Wozu noch Verlage?
Die neue Macht der Literaturagenturen
Die Trüffelschweine sind zunehmend andere. Waren es in der Vergangenheit vor allem die Buchverlage und ihre Lektoren, die literarische Talente entdeckt, gefördert und oft lebenslang betreut und vermarktet haben, so nehmen diese Rolle immer mehr Literaturagenturen ein. Die Gründe und die Gefahren dieser Entwicklung zeigte beim „Irseer Pegasus“eine renommierte Fachfrau auf. Elisabeth Ruge referierte beim 19. Autorentreffen der Schwabenakademie in der ehemaligen Abtei bei Kaufbeuren.
Ruge betreibt in Berlin eine der inzwischen knapp 100 Literaturagenturen in Deutschland, kennt als Mitbegründerin des Berlin-Verlages aber auch die andere Seite. Als ihre Hauptaufgabe sieht sie es, gute literarische Texte zu erkennen und dem passenden Verlag zur Veröffentlichung anzudienen.
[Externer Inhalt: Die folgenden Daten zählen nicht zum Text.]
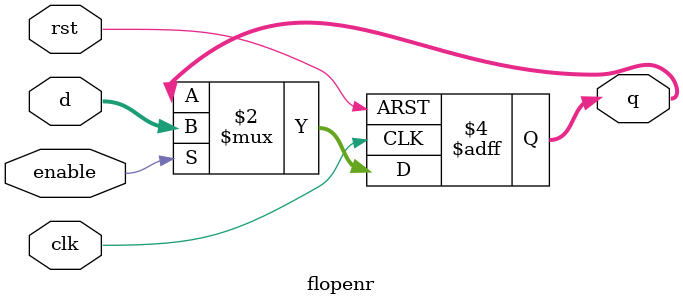
<source format=v>
`timescale 1ns / 1ps


module flopenr
#(
    parameter WIDTH = 32
)
(
    input wire clk,rst,enable,
    input wire[WIDTH-1:0] d,
    output reg[WIDTH-1:0] q
);

    always@(posedge clk,posedge rst) begin
        if(rst) 
            q <= 0;
        else if(enable)
            q <= d;
    end
endmodule

</source>
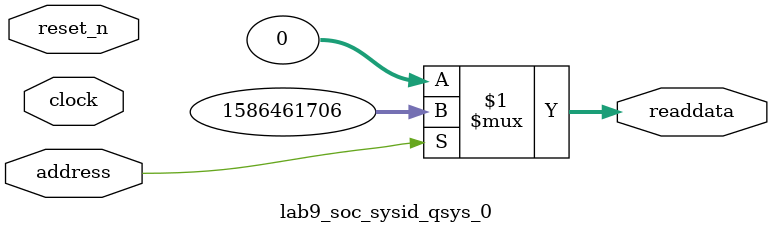
<source format=v>



// synthesis translate_off
`timescale 1ns / 1ps
// synthesis translate_on

// turn off superfluous verilog processor warnings 
// altera message_level Level1 
// altera message_off 10034 10035 10036 10037 10230 10240 10030 

module lab9_soc_sysid_qsys_0 (
               // inputs:
                address,
                clock,
                reset_n,

               // outputs:
                readdata
             )
;

  output  [ 31: 0] readdata;
  input            address;
  input            clock;
  input            reset_n;

  wire    [ 31: 0] readdata;
  //control_slave, which is an e_avalon_slave
  assign readdata = address ? 1586461706 : 0;

endmodule



</source>
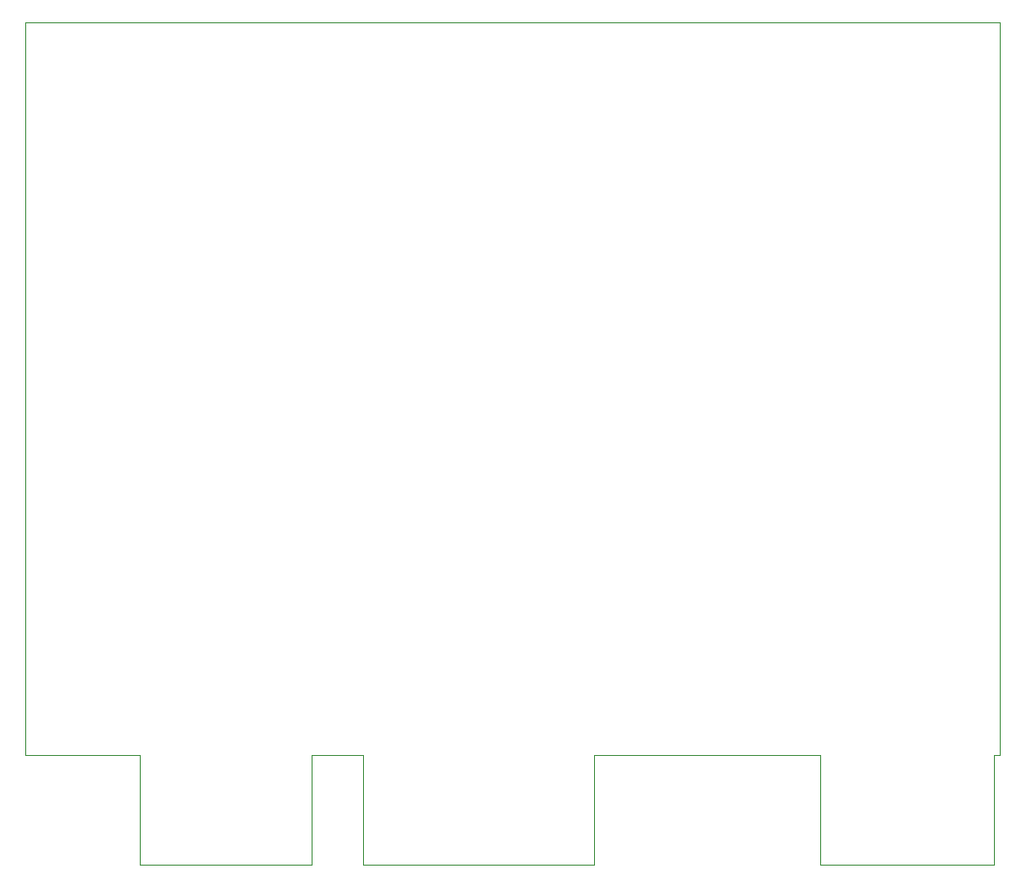
<source format=gbr>
%TF.GenerationSoftware,KiCad,Pcbnew,7.0.9*%
%TF.CreationDate,2024-06-26T15:19:19+03:00*%
%TF.ProjectId,_____ _________ ___________,1f3b3042-3020-43e4-913d-3e323d3e333e,rev?*%
%TF.SameCoordinates,Original*%
%TF.FileFunction,Profile,NP*%
%FSLAX46Y46*%
G04 Gerber Fmt 4.6, Leading zero omitted, Abs format (unit mm)*
G04 Created by KiCad (PCBNEW 7.0.9) date 2024-06-26 15:19:19*
%MOMM*%
%LPD*%
G01*
G04 APERTURE LIST*
%TA.AperFunction,Profile*%
%ADD10C,0.100000*%
%TD*%
G04 APERTURE END LIST*
D10*
X175000000Y-100000000D02*
X175000000Y-36000000D01*
X119500000Y-100000000D02*
X119500000Y-109500000D01*
X90000000Y-100000000D02*
X90000000Y-36000000D01*
X175000000Y-36000000D02*
X90000000Y-36000000D01*
X97500000Y-100000000D02*
X90000000Y-100000000D01*
X100000000Y-109500000D02*
X115000000Y-109500000D01*
X115000000Y-100000000D02*
X119500000Y-100000000D01*
X159400000Y-109500000D02*
X174500000Y-109500000D01*
X97500000Y-100000000D02*
X100000000Y-100000000D01*
X174500000Y-100000000D02*
X175000000Y-100000000D01*
X139600000Y-109500000D02*
X139600000Y-100000000D01*
X159400000Y-100000000D02*
X159400000Y-109500000D01*
X139600000Y-100000000D02*
X159400000Y-100000000D01*
X115000000Y-109500000D02*
X115000000Y-100000000D01*
X174500000Y-109500000D02*
X174500000Y-100000000D01*
X100000000Y-100000000D02*
X100000000Y-109500000D01*
X119500000Y-109500000D02*
X139600000Y-109500000D01*
M02*

</source>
Sie unterstützt die Schriftsteller zudem etwa bei der Aushandlung der immer komplexeren Verträge. Dafür streichen die Agenturen in der Regel 15 Prozent der Einnahmen ein, die die Urheber von den Verlagen bekommen.
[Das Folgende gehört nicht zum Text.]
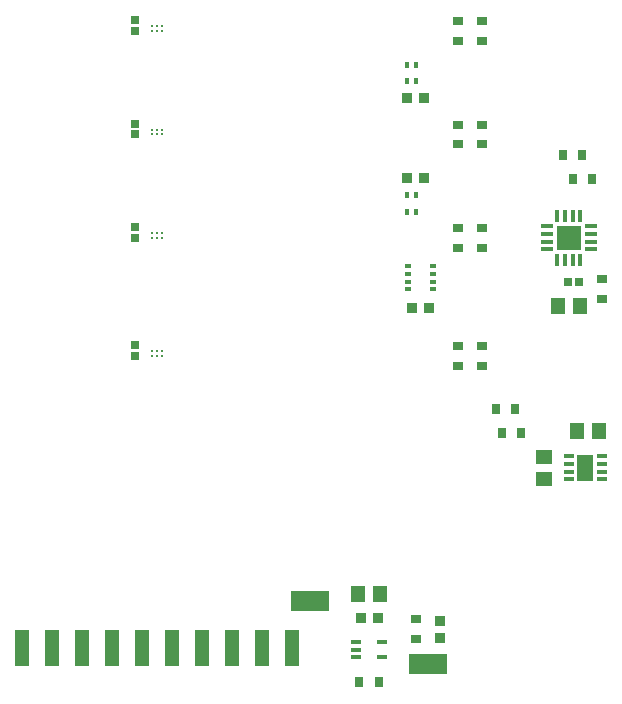
<source format=gbr>
%TF.GenerationSoftware,Altium Limited,Altium Designer,24.0.1 (36)*%
G04 Layer_Color=8421504*
%FSLAX25Y25*%
%MOIN*%
%TF.SameCoordinates,674ED1FF-067C-45DD-8C41-4F82C3FA2B26*%
%TF.FilePolarity,Positive*%
%TF.FileFunction,Paste,Top*%
%TF.Part,Single*%
G01*
G75*
%TA.AperFunction,SMDPad,CuDef*%
%ADD71R,0.03735X0.03735*%
%ADD72R,0.01289X0.02273*%
%ADD73R,0.02273X0.01289*%
%TA.AperFunction,BGAPad,CuDef*%
%ADD74C,0.00880*%
%TA.AperFunction,SMDPad,CuDef*%
%ADD75R,0.03237X0.01465*%
%ADD76R,0.04028X0.01273*%
%ADD77R,0.01273X0.04028*%
%ADD78R,0.08441X0.08441*%
%ADD79R,0.05495X0.09078*%
%ADD80R,0.03442X0.01277*%
%ADD81R,0.02597X0.03384*%
%ADD82R,0.03384X0.02597*%
%ADD83R,0.13097X0.06798*%
%ADD84R,0.04635X0.12155*%
%ADD85R,0.03735X0.03735*%
%ADD86R,0.02693X0.02536*%
%ADD87R,0.04841X0.05432*%
%ADD88R,0.02536X0.02693*%
%ADD89R,0.05432X0.04841*%
D71*
X267854Y153772D02*
D03*
X262130D02*
D03*
X266154Y197110D02*
D03*
X260430D02*
D03*
X260430Y223662D02*
D03*
X266154D02*
D03*
X250730Y50480D02*
D03*
X245006D02*
D03*
D72*
X263632Y191386D02*
D03*
X260483D02*
D03*
X263632Y185875D02*
D03*
X260483D02*
D03*
X263632Y234848D02*
D03*
Y229337D02*
D03*
X260483Y234848D02*
D03*
Y229337D02*
D03*
D73*
X269027Y162548D02*
D03*
Y165108D02*
D03*
Y159990D02*
D03*
Y167667D02*
D03*
X260957Y165108D02*
D03*
Y167667D02*
D03*
Y162548D02*
D03*
Y159990D02*
D03*
D74*
X178767Y137795D02*
D03*
X177192D02*
D03*
X175617D02*
D03*
X178767Y139370D02*
D03*
X177192D02*
D03*
X175617D02*
D03*
X178767Y177165D02*
D03*
X177192D02*
D03*
X175617D02*
D03*
X178767Y178740D02*
D03*
X177192D02*
D03*
X175617D02*
D03*
X178740Y211614D02*
D03*
X177165D02*
D03*
X175591D02*
D03*
X178740Y213189D02*
D03*
X177165D02*
D03*
X175591D02*
D03*
X178740Y246063D02*
D03*
X177165D02*
D03*
X175591D02*
D03*
X178740Y247638D02*
D03*
X177165D02*
D03*
X175591D02*
D03*
D75*
X252297Y42443D02*
D03*
Y37325D02*
D03*
X243439D02*
D03*
Y39884D02*
D03*
Y42443D02*
D03*
D76*
X321675Y173327D02*
D03*
Y175886D02*
D03*
Y178445D02*
D03*
Y181004D02*
D03*
X307109D02*
D03*
Y178445D02*
D03*
Y175886D02*
D03*
Y173327D02*
D03*
D77*
X318231Y184449D02*
D03*
X315672D02*
D03*
X313113D02*
D03*
X310554D02*
D03*
Y169882D02*
D03*
X313113D02*
D03*
X315672D02*
D03*
X318231D02*
D03*
D78*
X314392Y177165D02*
D03*
D79*
X319884Y100450D02*
D03*
D80*
X325376Y96612D02*
D03*
Y99171D02*
D03*
Y101730D02*
D03*
Y104289D02*
D03*
X314392Y96612D02*
D03*
Y99171D02*
D03*
Y101730D02*
D03*
Y104289D02*
D03*
D81*
X312416Y204724D02*
D03*
X318928D02*
D03*
X315770Y196850D02*
D03*
X322282D02*
D03*
X251124Y29040D02*
D03*
X244612D02*
D03*
X298532Y112205D02*
D03*
X292020D02*
D03*
X296563Y120079D02*
D03*
X290051D02*
D03*
D82*
X263616Y50012D02*
D03*
Y43500D02*
D03*
X277559Y141051D02*
D03*
Y134539D02*
D03*
X285433Y141051D02*
D03*
Y134539D02*
D03*
X277559Y180421D02*
D03*
Y173909D02*
D03*
X285433Y180421D02*
D03*
Y173909D02*
D03*
X325503Y156877D02*
D03*
Y163389D02*
D03*
X277559Y214870D02*
D03*
Y208358D02*
D03*
X285433Y214870D02*
D03*
Y208358D02*
D03*
X277559Y249319D02*
D03*
Y242807D02*
D03*
X285433Y249319D02*
D03*
Y242807D02*
D03*
D83*
X267553Y34945D02*
D03*
X228185Y56088D02*
D03*
D84*
X132087Y40551D02*
D03*
X142087D02*
D03*
X162087D02*
D03*
X152087D02*
D03*
X172087D02*
D03*
X192087D02*
D03*
X182087D02*
D03*
X202087D02*
D03*
X222087D02*
D03*
X212087D02*
D03*
D85*
X271490Y49563D02*
D03*
Y43839D02*
D03*
D86*
X169865Y141384D02*
D03*
Y137840D02*
D03*
Y180709D02*
D03*
Y177165D02*
D03*
Y215158D02*
D03*
Y211614D02*
D03*
X169685Y249606D02*
D03*
Y246063D02*
D03*
D87*
X244219Y58567D02*
D03*
X251518D02*
D03*
X318199Y154314D02*
D03*
X310900D02*
D03*
X317113Y112672D02*
D03*
X324413D02*
D03*
D88*
X317801Y162402D02*
D03*
X314258D02*
D03*
D89*
X306186Y96801D02*
D03*
Y104100D02*
D03*
%TF.MD5,26c658528231b28adfb13af7b204bbc7*%
M02*

</source>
Zwar gibt es solche professionellen Literaturvermittler schon seit dem 19. Jahrhundert. Dass diese seit den 1990er Jahren aber einen Boom erleben, sieht Ruge vor allem im Zusammenhang mit der starken Konzentration in der Verlagsbranche. Konzerne, die teilweise dutzende wirtschaftlich nicht mehr unabhängige Verlagsmarken, sogenannte Imprints, unter einem Dach vereinigen, „sind von den Autoren von außen kaum noch zu erfassen“. Der früher enge und dauerhafte Austausch zwischen den Verlagslektoren und den Schriftstellern gebe es in dieser Form kaum noch. Lektorate würden ausgedünnt, ausgelagert oder ganz abgeschafft. Damit sägten die Verlage aber „an dem Ast, auf dem sie sitzen“, würden zu reinen „Vertriebsorganisationen“. So fragten viele Autoren, nicht zuletzt angesichts der Möglichkeiten des digitalen Publizierens: „Warum brauche ich dann überhaupt noch einen Verlag?“Diese Entwicklung bedinge eine Anonymisierung, aber auch ein „Standardisierung“in der Branche, weshalb viel gute Literatur auf der Strecke bleiben könnte.
Den Jurypreis beim 19. Irseer Pegasus erhielt der Kölner David Krause für seinen Gedichtzyklus „Eine andere Brechung des Lichts“, der physikalische Phänomene und existenzielle menschliche Erfahrungen lyrisch kombiniert. Mit seiner vielschichtig-surrealen Erzählung „Fünf Variationen auf das Unsagbare“holte Kai Bleifuß (Göppingen) den Preis der 18 Autoren, die zum Workshop nach Irsee eingeladen worden waren. Beide Preise sind mit 2000 Euro dotiert.